[Math] Calculating a bound on the norm of a matrix exponential

exponential functionmatricesmatrix-calculussequences-and-series

The problem is this:

Let A be a square $n \times n$ matrix, and define $$e^A=\sum_{k=0}^\infty \frac{1}{k!}A^k$$
Find a bound for $\lvert e^A \rvert$ in terms of $\lvert A \rvert$ and $n$.

I was able to show that this converges. I know that once $k \ge \lvert A \rvert$ , the values of $\left \lvert \frac{A^k}{k!}\right \rvert$ are going to start decreasing. So I'd imagine the strategy would be to take the partial sum up to $k \ge \lvert A \rvert$, and then then find some upper bound for the decreasing series that remains. I'm not sure where to go from here.

Additionally, I'm struggling to see the relevance of the dimension of the matrix. I mean, I could bound $\lvert A \rvert$ by $\sqrt{c^2n^2}$ if I take c = the max absolute value in A, but since I'm already expressing the result in the norm of A this doesn't seem like it would be a helpful thing to do.

Best Answer

I'm also not sure what $n$ has to do with anything.

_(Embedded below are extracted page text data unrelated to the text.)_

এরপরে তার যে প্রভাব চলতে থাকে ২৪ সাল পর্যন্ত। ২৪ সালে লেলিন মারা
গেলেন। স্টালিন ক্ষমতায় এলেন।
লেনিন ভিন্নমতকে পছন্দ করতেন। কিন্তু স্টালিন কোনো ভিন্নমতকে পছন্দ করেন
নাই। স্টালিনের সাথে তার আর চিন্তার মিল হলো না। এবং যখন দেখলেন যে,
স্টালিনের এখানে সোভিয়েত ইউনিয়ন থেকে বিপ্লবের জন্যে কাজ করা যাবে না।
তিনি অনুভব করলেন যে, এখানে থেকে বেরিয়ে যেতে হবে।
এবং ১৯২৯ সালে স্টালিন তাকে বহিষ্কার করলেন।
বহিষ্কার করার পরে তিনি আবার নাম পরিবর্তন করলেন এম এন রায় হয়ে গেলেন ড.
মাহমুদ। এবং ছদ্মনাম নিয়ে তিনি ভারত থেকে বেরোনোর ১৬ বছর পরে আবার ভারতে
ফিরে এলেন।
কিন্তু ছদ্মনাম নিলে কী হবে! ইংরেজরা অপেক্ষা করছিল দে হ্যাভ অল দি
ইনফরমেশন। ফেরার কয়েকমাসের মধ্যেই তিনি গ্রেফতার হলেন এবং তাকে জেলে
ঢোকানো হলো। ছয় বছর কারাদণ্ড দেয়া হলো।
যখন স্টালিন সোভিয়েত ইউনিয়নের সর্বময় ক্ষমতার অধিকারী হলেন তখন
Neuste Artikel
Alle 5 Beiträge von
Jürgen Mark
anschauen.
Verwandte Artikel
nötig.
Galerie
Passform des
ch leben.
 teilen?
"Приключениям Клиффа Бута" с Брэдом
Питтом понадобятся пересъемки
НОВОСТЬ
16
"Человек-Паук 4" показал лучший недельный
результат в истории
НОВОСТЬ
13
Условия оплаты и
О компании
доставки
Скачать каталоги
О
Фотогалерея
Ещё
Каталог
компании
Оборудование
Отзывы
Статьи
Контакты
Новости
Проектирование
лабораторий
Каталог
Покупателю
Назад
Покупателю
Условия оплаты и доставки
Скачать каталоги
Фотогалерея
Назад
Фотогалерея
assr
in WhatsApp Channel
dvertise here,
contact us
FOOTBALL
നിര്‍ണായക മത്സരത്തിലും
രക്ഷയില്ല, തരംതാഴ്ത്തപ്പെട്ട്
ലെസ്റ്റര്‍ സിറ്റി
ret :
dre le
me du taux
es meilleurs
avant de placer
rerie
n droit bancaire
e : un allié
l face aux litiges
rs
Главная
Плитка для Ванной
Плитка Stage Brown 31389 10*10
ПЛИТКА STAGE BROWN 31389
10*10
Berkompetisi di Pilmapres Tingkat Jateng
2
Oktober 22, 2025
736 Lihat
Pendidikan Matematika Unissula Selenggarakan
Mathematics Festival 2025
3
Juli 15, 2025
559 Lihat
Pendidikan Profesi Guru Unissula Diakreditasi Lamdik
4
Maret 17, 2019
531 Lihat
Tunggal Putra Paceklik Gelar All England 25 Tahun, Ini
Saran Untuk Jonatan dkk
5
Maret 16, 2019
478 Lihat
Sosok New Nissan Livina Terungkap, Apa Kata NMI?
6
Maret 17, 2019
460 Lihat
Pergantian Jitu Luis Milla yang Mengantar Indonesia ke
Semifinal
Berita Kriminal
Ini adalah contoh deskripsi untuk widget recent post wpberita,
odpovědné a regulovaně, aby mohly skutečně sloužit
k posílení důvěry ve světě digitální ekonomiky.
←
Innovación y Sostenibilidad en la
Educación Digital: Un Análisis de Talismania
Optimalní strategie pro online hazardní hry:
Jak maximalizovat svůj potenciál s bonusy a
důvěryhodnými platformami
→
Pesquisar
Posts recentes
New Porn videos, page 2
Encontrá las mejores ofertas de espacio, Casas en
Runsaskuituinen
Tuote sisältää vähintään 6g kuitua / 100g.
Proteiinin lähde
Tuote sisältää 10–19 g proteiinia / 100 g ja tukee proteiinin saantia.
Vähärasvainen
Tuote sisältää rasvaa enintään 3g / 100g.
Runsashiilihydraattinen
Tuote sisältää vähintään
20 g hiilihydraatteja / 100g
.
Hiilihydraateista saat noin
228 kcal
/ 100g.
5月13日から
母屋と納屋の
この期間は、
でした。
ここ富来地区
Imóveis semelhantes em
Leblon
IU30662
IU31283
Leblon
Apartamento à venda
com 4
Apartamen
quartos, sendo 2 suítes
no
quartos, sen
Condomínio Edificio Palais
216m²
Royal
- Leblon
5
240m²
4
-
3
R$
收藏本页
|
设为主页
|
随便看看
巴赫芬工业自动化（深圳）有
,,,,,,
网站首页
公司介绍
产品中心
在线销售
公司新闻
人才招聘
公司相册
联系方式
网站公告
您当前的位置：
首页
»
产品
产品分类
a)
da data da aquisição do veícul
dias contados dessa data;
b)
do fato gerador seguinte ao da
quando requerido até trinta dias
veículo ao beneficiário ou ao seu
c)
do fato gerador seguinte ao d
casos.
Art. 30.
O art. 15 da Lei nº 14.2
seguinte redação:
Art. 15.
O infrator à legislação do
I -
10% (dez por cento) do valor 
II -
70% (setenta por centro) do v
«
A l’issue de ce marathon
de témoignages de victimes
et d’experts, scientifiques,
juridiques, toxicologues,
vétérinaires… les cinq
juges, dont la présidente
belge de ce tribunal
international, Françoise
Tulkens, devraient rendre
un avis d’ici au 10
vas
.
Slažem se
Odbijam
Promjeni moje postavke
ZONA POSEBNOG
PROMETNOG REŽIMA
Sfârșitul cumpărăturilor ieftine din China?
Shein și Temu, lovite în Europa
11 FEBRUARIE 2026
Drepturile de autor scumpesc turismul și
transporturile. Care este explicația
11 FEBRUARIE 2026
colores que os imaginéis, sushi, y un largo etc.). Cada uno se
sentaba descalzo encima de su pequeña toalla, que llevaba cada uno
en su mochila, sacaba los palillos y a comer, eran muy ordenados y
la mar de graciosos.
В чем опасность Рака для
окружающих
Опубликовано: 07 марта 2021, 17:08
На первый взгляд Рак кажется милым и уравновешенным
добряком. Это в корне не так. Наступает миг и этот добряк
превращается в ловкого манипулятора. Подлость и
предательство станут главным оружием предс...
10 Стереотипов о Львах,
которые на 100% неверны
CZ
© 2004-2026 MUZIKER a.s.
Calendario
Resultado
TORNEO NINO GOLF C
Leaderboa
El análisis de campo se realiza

The simplest thing that comes to mind is

$$\left | e^A \right | \leq \sum_{k=0}^\infty \left | \frac{A^k}{k!} \right | \leq \sum_{k=0}^\infty \frac{|A|^k}{k!} = e^{|A|}.$$

I'm not sure how much better a bound could possibly get, because for a diagonal matrix whose largest entry is positive (for example $A=I$), this bound is tight.